La misión de los microorganismos es interactuar junto a raíces y suelo en esa parte de la tierra que rodea a las raíces (la rizosfera) donde la biomasa bacteriana y microorganismos es sensiblemente mayor. Una mayor actividad microbiana en el suelo contribuye a una mayor movilización de nutrientes bloqueados por lo que, en consecuencia, se obtienen unos cultivos y plantas más fuertes y sanas. Si el suelo es óptimo, la biomasa microbiana desarrolla una simbiosis con las plantas (liberando metabolitos beneficiosos) y moviliza compuestos para su asimilación y ofrecer protección frente a patógenos externos. Si el suelo está agotado o tiene carencias, este ciclo natural desaparece haciéndose imprescindible recurrir a biofertilizantes que completen el ciclo.

Son muchos los tipos de microorganismos existentes en el mercado capaces de movilizar estos nutrientes. Hay descritas unas once mil especies de bacterias y más de cien mil de levaduras y hongos. Los microorganismos son unos excelentes aliados en la agricultura del siglo XXI (incluyendo la producción específica de césped deportivo), una realidad se ha constatado hace pocos años gracias a los distintos ensayos que se han realizado con óptimos resultados.

“Los microorganismos son imprescindibles para mantener la fertilidad del suelo, para desarrollar unos cultivos sanos y vigorosos (…). El hombre viene utilizando microorganismos (aunque sin saberlo) desde hace unos ocho mil años, cuando comenzó la elaboración de la cerveza, el vino, el vinagre y, posteriormente, el pan y otros derivados lácteos. En agricultura los microorganismos son de gran utilidad para el desarrollo de cultivos sanos y vigorosos. Son imprescindibles para mantener la fertilidad del suelo (…). Hasta hace poco tiempo no se les daba la importancia que tienen actualmente en la agricultura y existía un gran escepticismo sobre su eficacia.

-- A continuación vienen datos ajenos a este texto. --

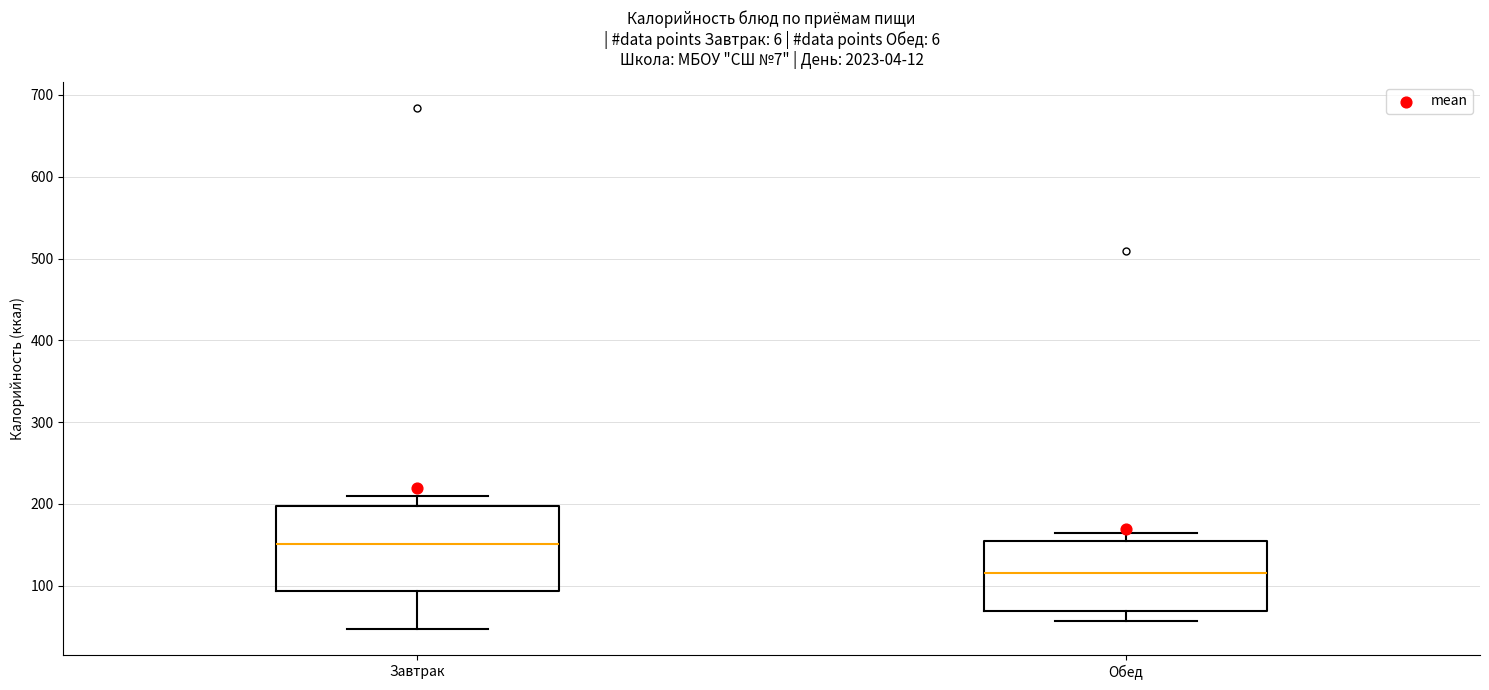

Which box's median line is the highest?

Завтрак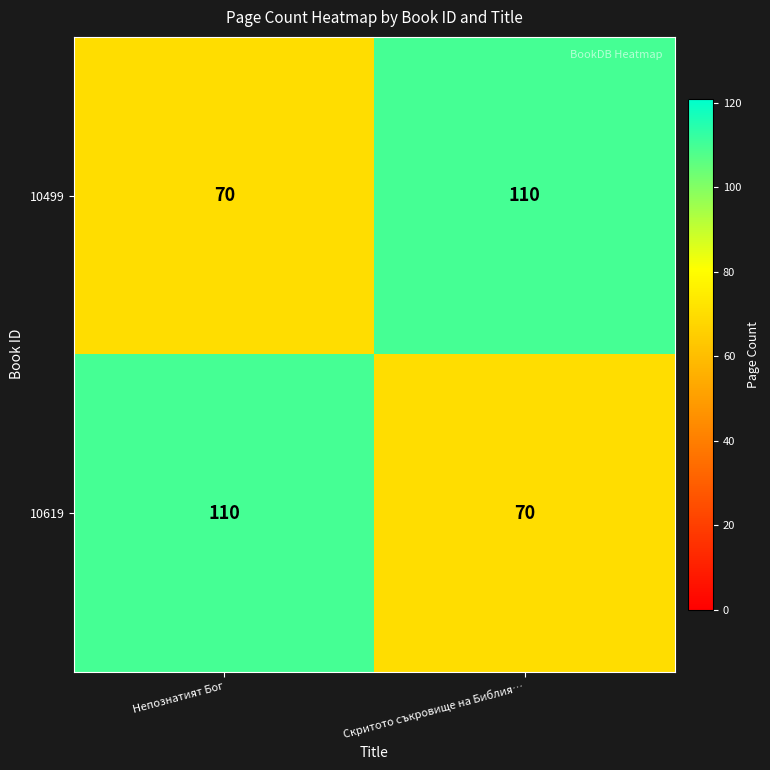

Reading left to right, list all the values displayed in this chart.

10499: 70	110
10619: 110	70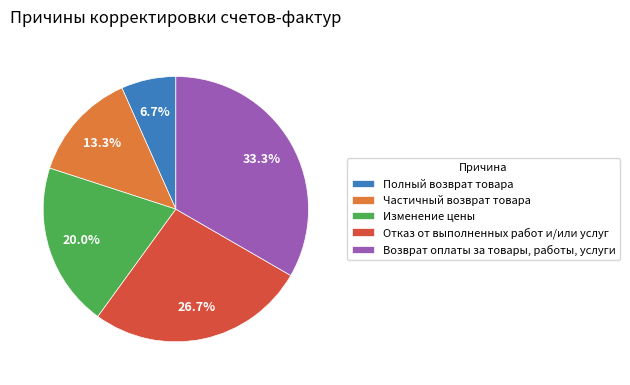

How many slices are in this pie chart?

5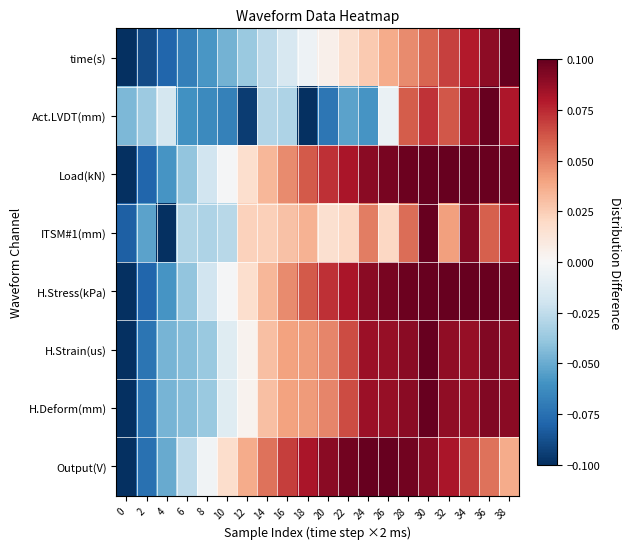

Which series changed the most between 2 and 18?

Output(V)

Afortunadamente esto está cambiando y cada vez son más los productores que utilizan este tipo de preparados y están comprobando los resultados positivos de su aplicación como alternativa al uso de otro tipo de fertilizantes”, sostiene Francisco Soriano Pons, ex Secretario General de la Asociación Española de Fabricantes de Agronutrientes y Profesor de Biotecnología en la Universidad Católica de Valencia.

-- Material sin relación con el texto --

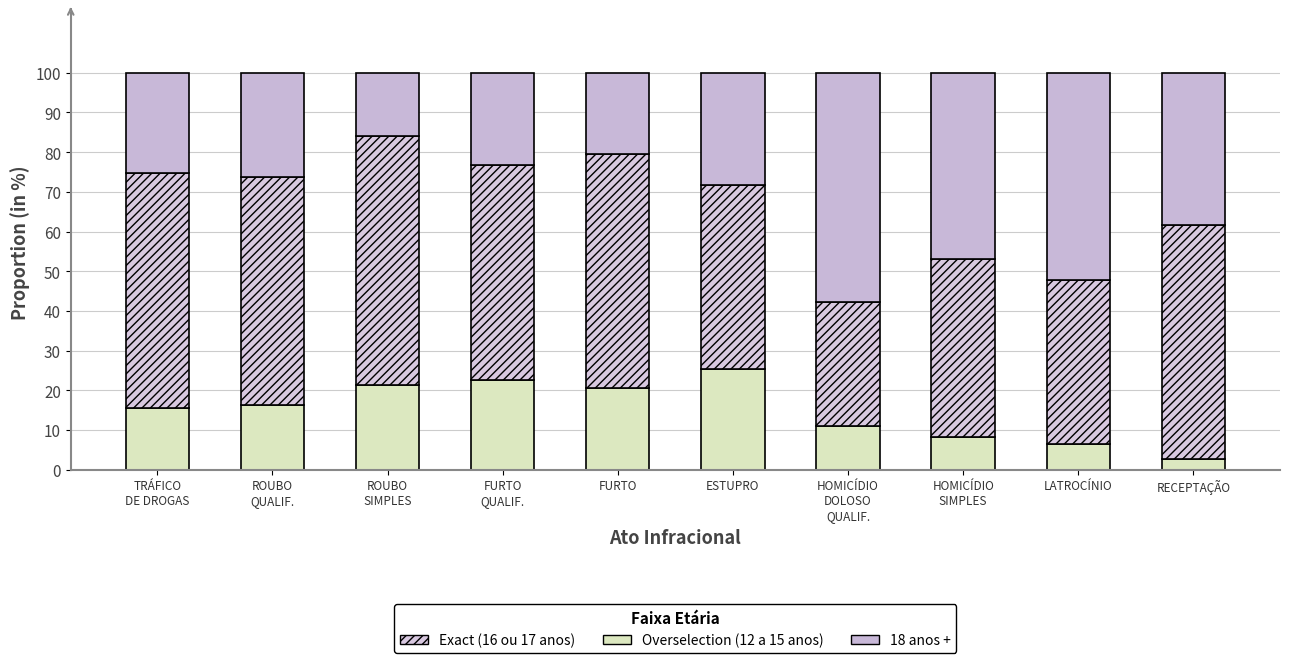

How many distinct data groups are displayed?

3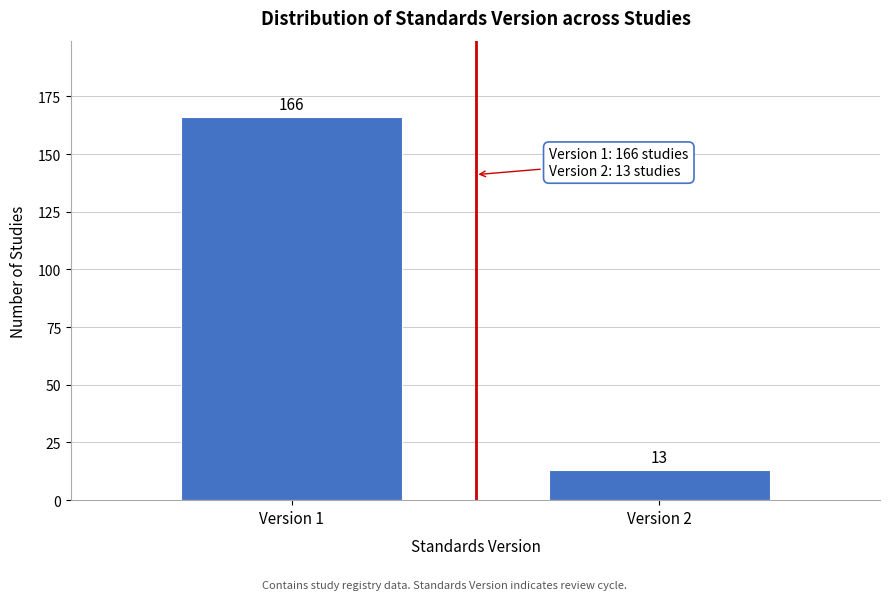

Reading left to right, transcribe all the data shown in this chart.

Version 1=166	Version 2=13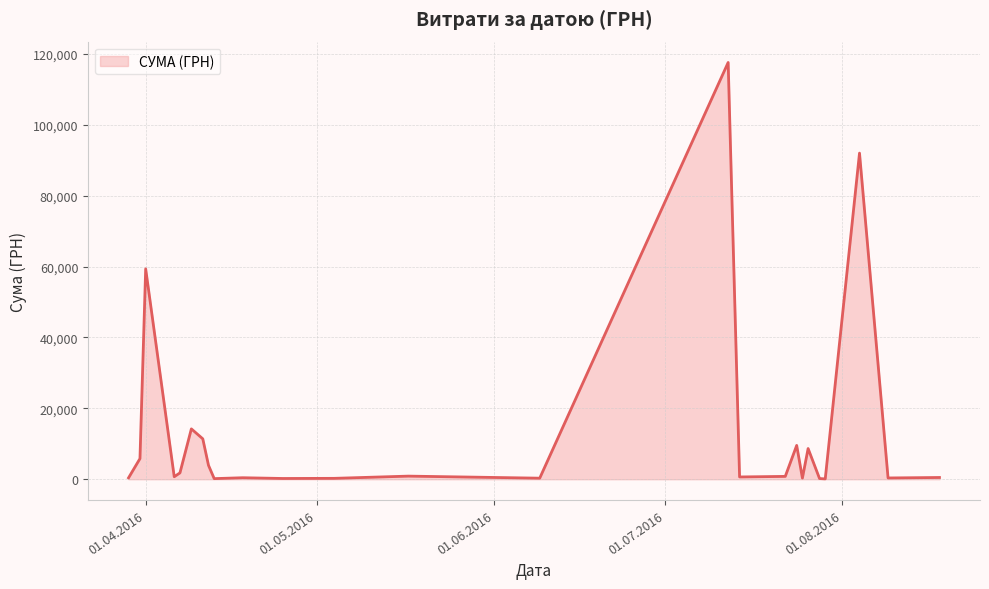

What is the difference between the maximum and minimum values?

117471.0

La normativa europea camina en esta línea y de hecho ya el Reglamento (CE) 834/2007 del Consejo sobre producción ecológica advierte, en su parte preliminar, la importancia de priorizar la fertilización del suelo, no tanto de la planta: “La producción vegetal ecológica debe contribuir a mantener y aumentar la fertilidad del suelo así como a la prevención de la erosión del mismo. Las plantas deben nutrirse preferiblemente a través del ecosistema edáfico en lugar de mediante fertilizantes solubles añadidos al suelo”.

ficosterra, como empresa de biotecnología aplicada a la agricultura, haciéndose eco de esta realidad, fabrica sus fertilizantes y fortificantes 100 % naturales bajo el paraguas de una tecnología que combina la acción de varias familias de microorganismos de gran carga microbiana con las propiedades y beneficios de las algas, logrando unas singulares relaciones sinérgicas que consiguen no sólo interactuar de forma natural junto a raíces y suelo en beneficio de la planta sino que logran una mayor movilización de nutrientes, favoreciendo el desarrollo de microflora y microfauna en equilibrio, una mayor capacidad de fijación de nitrógeno atmosférico y una mayor liberación de sustancias promotoras frente a patógenos nocivos.